Give it a try and let me know if there are any issues?

Cheers, Alan.

SuMi300 commented 1 year ago

Dear Alan,

A (very) belated thank you for looking at the issue. I have gotten back to it myself last week, and after updating many things in R (as always this takes time), I was very happy to see the above issue was fixed!

I have one remark about the code still: as I understand it, it's supposed to only plot (bootstrap)graphs for significant cell types? However, when I run it, it does still plot all cell types graphs in the end output. Even though it does tell me while running only 2 cell types are significant and remain.

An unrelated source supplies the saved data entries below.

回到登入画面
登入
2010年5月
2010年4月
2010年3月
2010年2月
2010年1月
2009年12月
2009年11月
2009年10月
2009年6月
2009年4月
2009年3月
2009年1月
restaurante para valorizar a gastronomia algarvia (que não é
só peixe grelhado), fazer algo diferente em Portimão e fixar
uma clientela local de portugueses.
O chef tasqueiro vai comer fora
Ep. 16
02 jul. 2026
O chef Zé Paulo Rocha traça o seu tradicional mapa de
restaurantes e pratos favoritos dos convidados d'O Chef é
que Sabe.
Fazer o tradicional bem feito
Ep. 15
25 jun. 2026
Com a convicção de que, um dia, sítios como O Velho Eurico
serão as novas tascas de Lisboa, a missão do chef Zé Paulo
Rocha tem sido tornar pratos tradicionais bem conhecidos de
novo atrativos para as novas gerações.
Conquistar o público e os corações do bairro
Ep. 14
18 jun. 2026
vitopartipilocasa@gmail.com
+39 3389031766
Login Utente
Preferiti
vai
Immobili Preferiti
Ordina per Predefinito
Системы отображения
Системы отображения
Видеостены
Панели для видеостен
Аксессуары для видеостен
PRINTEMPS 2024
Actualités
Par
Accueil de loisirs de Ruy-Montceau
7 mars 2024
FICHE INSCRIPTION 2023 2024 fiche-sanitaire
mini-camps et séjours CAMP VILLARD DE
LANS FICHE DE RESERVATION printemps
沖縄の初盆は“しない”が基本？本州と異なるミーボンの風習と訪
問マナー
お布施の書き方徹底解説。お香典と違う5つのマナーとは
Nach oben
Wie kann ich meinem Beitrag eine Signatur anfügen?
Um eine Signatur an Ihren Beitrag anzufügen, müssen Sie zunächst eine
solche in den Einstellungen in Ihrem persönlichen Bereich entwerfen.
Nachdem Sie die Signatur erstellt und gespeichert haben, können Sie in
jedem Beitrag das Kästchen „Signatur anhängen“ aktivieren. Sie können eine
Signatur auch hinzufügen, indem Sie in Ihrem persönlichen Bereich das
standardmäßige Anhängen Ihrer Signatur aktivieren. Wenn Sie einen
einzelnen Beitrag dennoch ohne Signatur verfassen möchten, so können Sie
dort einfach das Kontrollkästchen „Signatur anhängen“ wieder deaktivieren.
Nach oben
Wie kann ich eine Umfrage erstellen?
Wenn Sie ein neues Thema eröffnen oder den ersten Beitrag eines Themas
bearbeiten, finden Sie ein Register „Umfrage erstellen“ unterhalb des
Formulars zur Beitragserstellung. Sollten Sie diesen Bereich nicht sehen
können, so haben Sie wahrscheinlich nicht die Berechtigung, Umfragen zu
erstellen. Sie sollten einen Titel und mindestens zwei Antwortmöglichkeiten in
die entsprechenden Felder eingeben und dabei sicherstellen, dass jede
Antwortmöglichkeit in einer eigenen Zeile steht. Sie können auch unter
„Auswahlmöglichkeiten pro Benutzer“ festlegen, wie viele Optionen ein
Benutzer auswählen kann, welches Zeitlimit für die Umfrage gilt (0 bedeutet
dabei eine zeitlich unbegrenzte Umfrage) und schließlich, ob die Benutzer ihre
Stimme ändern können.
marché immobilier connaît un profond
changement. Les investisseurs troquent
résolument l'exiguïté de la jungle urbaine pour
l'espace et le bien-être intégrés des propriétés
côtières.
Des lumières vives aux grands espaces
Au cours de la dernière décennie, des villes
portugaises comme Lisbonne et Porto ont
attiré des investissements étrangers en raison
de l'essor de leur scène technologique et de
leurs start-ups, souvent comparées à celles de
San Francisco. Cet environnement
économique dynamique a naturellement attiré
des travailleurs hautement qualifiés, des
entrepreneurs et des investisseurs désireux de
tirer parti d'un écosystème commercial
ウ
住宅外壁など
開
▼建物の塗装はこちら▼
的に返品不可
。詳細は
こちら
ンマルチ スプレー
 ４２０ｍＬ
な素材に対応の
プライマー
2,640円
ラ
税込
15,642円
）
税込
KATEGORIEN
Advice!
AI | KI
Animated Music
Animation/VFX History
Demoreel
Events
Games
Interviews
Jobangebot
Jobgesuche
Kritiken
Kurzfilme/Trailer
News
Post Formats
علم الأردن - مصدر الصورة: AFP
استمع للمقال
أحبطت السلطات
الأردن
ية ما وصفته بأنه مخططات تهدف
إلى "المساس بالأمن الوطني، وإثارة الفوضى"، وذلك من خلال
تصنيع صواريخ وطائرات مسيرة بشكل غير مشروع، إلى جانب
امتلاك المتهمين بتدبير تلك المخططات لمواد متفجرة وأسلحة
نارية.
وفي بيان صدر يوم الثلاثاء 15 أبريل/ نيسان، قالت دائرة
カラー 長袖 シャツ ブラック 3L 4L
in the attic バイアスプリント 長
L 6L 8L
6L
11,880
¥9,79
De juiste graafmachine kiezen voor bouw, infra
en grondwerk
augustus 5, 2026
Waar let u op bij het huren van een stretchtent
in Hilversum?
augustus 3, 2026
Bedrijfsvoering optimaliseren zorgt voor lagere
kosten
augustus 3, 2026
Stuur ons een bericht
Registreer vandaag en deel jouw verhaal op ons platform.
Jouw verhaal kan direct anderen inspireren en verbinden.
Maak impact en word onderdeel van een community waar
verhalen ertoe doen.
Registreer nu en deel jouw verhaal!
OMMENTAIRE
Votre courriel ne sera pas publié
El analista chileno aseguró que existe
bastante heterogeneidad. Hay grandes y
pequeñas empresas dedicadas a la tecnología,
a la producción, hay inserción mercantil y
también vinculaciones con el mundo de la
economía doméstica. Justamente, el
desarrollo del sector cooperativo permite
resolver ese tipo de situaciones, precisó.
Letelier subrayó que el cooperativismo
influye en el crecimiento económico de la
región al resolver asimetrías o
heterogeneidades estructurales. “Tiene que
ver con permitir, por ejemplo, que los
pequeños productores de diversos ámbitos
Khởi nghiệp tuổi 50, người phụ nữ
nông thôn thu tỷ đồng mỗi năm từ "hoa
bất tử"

Could you still have a look at that?

Thanks in advance, Cheers,

Suzanne

bschilder commented 11 months ago

I have one remark about the code still: as I understand it, it's supposed to only plot (bootstrap)graphs for significant cell types? However, when I run it, it does still plot all cell types graphs in the end output. Even though it does tell me while running only 2 cell types are significant and remain.

Hi @SuMi300 you are correct about this. This feature stopped working when I refactored the code recently. But I've just added it back in and seems to working now. You can install the latest version on GitHub. Apologies for that, and thanks for bringing it to our attention.